The Sitka Community Development Corporation is trying to rebuild momentum for affordable housing in town.
The organization is also working on ideas to ensure its own sustainability.
Board chair Greg Reynolds says the SCDC has been surviving off of its savings lately, and has been exploring ways to generate some revenue.
He asked the Sawmill Cove board of directors recently if there was land available at the park for a “materials reuse center” – sort of a White E for builders.
“And it just seems like an idea – Sitka being a world-class garage sale town – that people would make use of it. There are lots of materials that get shipped out in the garbage stream.”
Reynolds says there will be no retail storefront, just a couple of shipping containers at first, possibly covered by a roof, and surrounded by a fence.
Reynolds is a builder himself. He says there’s a broad spectrum of stuff leaving town that – with some screening – could be put to good use.
“Whatever people want to get rid of. Some contractors take a large amount of material down to the transfer station and just throw it away. Whatever we can get: 2×4’s, plywood, some people by excess materials. Individuals, too. I’ve got a pile of things that could be sold in a reuse center in my basement that I’ve been saving. I talk to people and they say, Oh yeah, I’ve got boxes of nails, this and that, this old window we could donate. So we’ll look far and wide.”
Reynolds thinks that ultimately, the materials reuse center may support a half-time position. The SCDC has not made any formal agreement yet with Sawmill Cove. Park staff is preparing proposals for a couple of sites that might suit the project.
And until that half-time position is created, the person you might see working at a future materials re-use center is assembly member Mim McConnell. McConnell serves as the unpaid director of the SCDC.
The SCDC was formed in 2006, as community leaders developed strategies to address the growing gap between average incomes and the cost of housing.
After a planned development on the old city shops land failed to win federal tax credits a few years ago, that effort flagged. Now, McConnell and the SCDC are on a new tack: Community Land Trusts, or CLT’s.
“It brings down the cost of a home, because they don’t have to pay for the land that the house is sitting on. In Sitka that is a huge deal, because as everyone knows who’s looked around, land prices are so high here. And we’ve just seen that at the assembly table.”
McConnell is referring to the recent auction of nine lots in the new Jacobs Circle subdivision in the Benchlands, with starting prices ranging from $99,000 to $164,000. No bidders showed up.
Community Land Trusts are widespread in the lower forty-eight. McConnell says the model has been used in retirement communities, and in other settings, where housing is the primary goal – rather than, say, building retirement savings.
Community Land Trusts operate outside of normal market forces.

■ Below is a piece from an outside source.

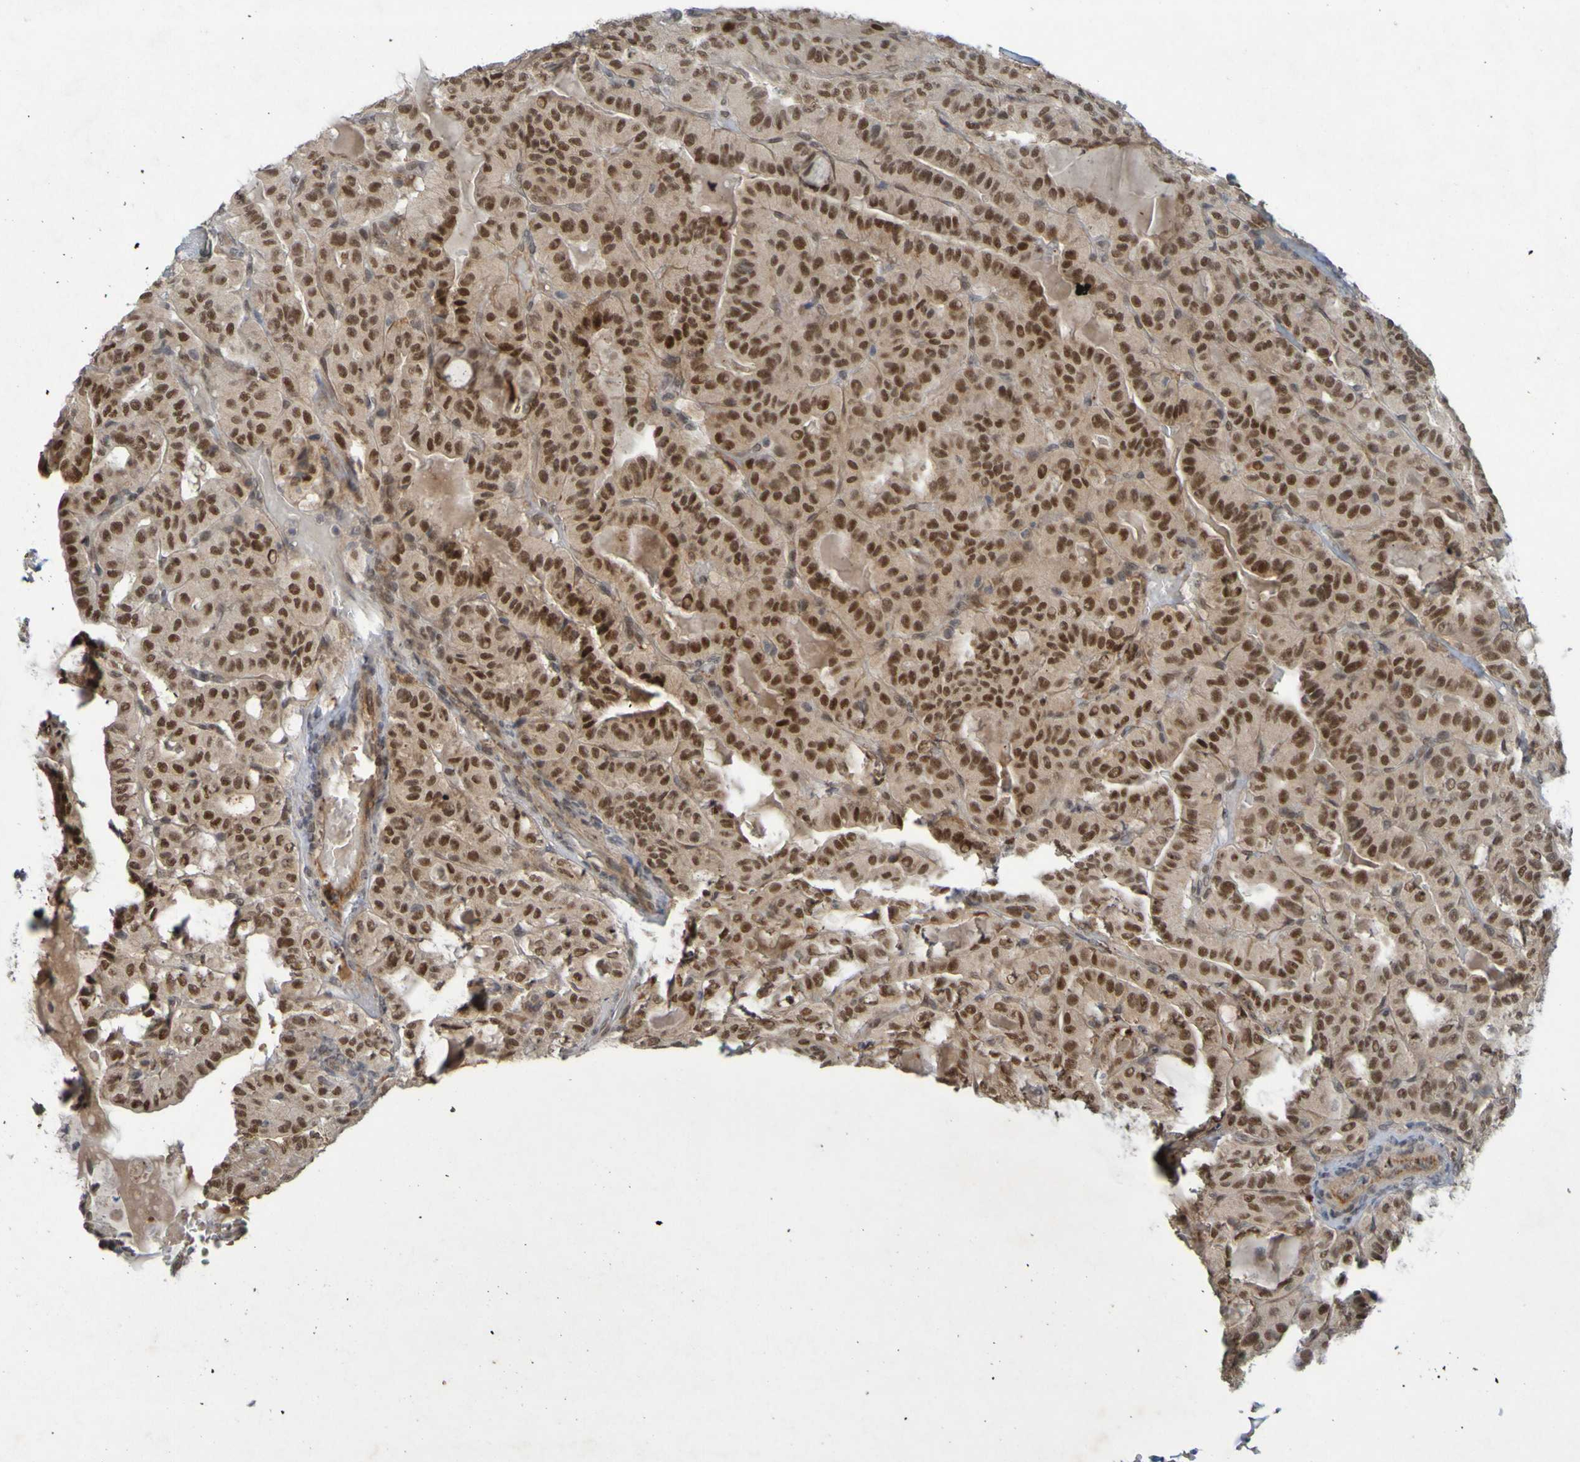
{"staining": {"intensity": "moderate", "quantity": ">75%", "location": "cytoplasmic/membranous,nuclear"}, "tissue": "thyroid cancer", "cell_type": "Tumor cells", "image_type": "cancer", "snomed": [{"axis": "morphology", "description": "Papillary adenocarcinoma, NOS"}, {"axis": "topography", "description": "Thyroid gland"}], "caption": "Tumor cells exhibit moderate cytoplasmic/membranous and nuclear staining in approximately >75% of cells in thyroid cancer (papillary adenocarcinoma). (IHC, brightfield microscopy, high magnification).", "gene": "MCPH1", "patient": {"sex": "male", "age": 77}}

“It’s an effective tool to help people get a home of their own. And they can sell it again, but it’s tied to the median income in town, and you can never speculate on a house like this. You’re not allowed to do that.”
McConnell attended a national CLT conference in Seattle earlier this fall and says she learned a lot. The SCDC is exploring a number of possibilities around town. A Community Land Trust can be built from scratch on donated land, or it can purchase existing homes and convert them into a trust.
Board chair Reynolds says it’s all about closing the gap between what regular people in Sitka can pay and what they can afford.
“The ratio of median income to starter-home price used to be 1:2 or 1:3. Now it’s 1:6. We’re trying to bring it down to 1:3.”
Reynolds says the SCDC is planning to hold some community forums on the issue in the new year.